Customers Call the Shots — Verizon Cloud Adds Business Value with Quality of Service

dslutz

Both businesses and consumers rely on public clouds for a range of tasks and activities from collaboration and video streaming to gmail and Netflix. New companies are born with just a dozen employees, a laptop and an Internet connection practically overnight. This is all thanks to cloud computing.

It’s no surprise that in the next six years, almost 90 percent of new spending on Internet and communications technologies, a $5 trillion global business, will be on cloud-based technology, according to industry analyst firm IDC. Cloud applications will also account for 90 percent of total mobile data traffic by 2018, according to the Cisco Visual Networking Index: Global Mobile Data Traffic Forecast Update, 2013–2018.

The benefits for users are almost too numerous to count, but most IT professionals agree that cloud computing epitomizes constant change. Its ability to provide ubiquitous, on-demand access to a shared pool of networks, servers, storage, and services whenever and wherever they are needed is creating both market opportunity and market upheaval.

To temper the turbulence, capitalize on the opportunities and best prepare for any number of cloud unknowns, several of the world’s largest public providers including Amazon Web Services, Rackspace, IBM/SoftLayer and Verizon Terremark rely on Xen Project virtualization. Open source Xen Project software offers superior IT efficiencies, workload balancing, hyperscalability and tight security by running VMs on a cloud service.

While today the media is focusing on price wars and the possible commoditization of infrastructure as a service (IaaS), cloud providers like Verizon Terremark are innovating with novel Quality of Service agreements and new levels of automation. In his talk in Chicago at our Xen Project Developer Summit, Verizon Terremark’s Don Slutz will present an overview of the Verizon Cloud architecture based on Xen.

“It’s the core foundation of the Verizon Cloud, allowing our users to run any type or size workload they’d like to. Xen is critical to Verizon. Competing solutions were either too cost prohibitive or lacked the security controls that Xen has,” Don said.

Verizon Terremark is a long-time advocate of open standards and is more actively involved than ever before in the open source ecosystem. Verizon sponsors and participates in Xen Project software, invests in CloudStack and most recently joined the Cloud Foundry Foundation, hoping to see the cloud market mature quickly and provide businesses with cloud-based offerings that address specific needs like performance, choice, cost and flexibility.

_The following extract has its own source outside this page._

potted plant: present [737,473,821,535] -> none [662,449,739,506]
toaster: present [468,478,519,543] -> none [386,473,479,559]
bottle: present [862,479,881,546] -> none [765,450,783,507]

For the past three years, Don has worked on integrating and designing Xen for the Verizon Cloud architecture along with seven full-time engineers. Today, clients are fully deployed on Verizon’s IaaS based on Xen. A focal point of his talk will be Verizon’s Quality of Service (QoS) goals with CPU, memory, network and disk performance.

“Often clouds end up requiring far too much support personnel, which we are trying to rectify. With our QoS agreement, we allow users to set the performance parameters their business requires and guarantee that Verizon will back these up at all times. Instead of focusing on speed or load size, we’ll guarantee certain CPU, memory, network or disk performance. This is really unique in the industry,” he added.

In addition to delivering workload efficiency, security and cost savings to its cloud customers, Verizon is also giving back to the Xen Project community.

“We’re working to make Verizon Cloud a high capacity service that allows people to move existing VMs easily onto it it,” Don said. “Our goal is to add enough VMWare support so that a guest can be exported from VMWare and automatically run without any changes on Xen.”

Verizon’s VMWare code is currently in review and in the past year has contributed 40 change sets that totals 4,300 lines of code.

Proof that demand for cloud services is growing and spurring more change, Don will also address Verizon’s design goals to move from three to seven data centers in the near future. If you’re interested in learning more, be sure to register today for the Xen Project Developer Summit to hear Don present on Tuesday, August 19 from 9 to 9:45 a.m.

About Don Slutz
Currently, Don works for Verizon Terremark enhancing Xen, which is the basis for Verizon Cloud. He got started early (1970) in computers because of his father Dr. Ralph J. Slutz and spent 16 years at Prime Computer in operating systems. He has extensive networking, performance, and testing experience.